Task brief:
Count the lines in the entries below that contain the word "right". Reply with the number only.

(Saved data entries)
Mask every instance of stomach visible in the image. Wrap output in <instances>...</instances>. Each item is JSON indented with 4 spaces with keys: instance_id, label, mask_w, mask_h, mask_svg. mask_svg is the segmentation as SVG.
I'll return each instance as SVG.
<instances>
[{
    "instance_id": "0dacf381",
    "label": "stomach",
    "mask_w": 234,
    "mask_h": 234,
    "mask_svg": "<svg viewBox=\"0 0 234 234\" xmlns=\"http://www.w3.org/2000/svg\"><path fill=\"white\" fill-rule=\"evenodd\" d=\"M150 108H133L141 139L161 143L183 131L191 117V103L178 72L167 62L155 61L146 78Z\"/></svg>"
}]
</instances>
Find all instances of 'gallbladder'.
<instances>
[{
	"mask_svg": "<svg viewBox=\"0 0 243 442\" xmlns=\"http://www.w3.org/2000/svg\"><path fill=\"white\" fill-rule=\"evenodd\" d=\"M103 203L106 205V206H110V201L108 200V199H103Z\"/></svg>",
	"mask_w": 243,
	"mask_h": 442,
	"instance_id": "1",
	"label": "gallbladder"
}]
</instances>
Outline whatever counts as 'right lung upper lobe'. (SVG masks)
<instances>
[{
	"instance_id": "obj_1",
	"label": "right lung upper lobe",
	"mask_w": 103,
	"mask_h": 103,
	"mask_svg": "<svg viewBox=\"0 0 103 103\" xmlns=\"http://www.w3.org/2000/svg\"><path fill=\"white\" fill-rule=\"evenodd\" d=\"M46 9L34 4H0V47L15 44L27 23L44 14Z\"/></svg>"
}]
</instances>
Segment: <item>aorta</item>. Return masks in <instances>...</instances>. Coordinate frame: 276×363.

Answer to this problem:
2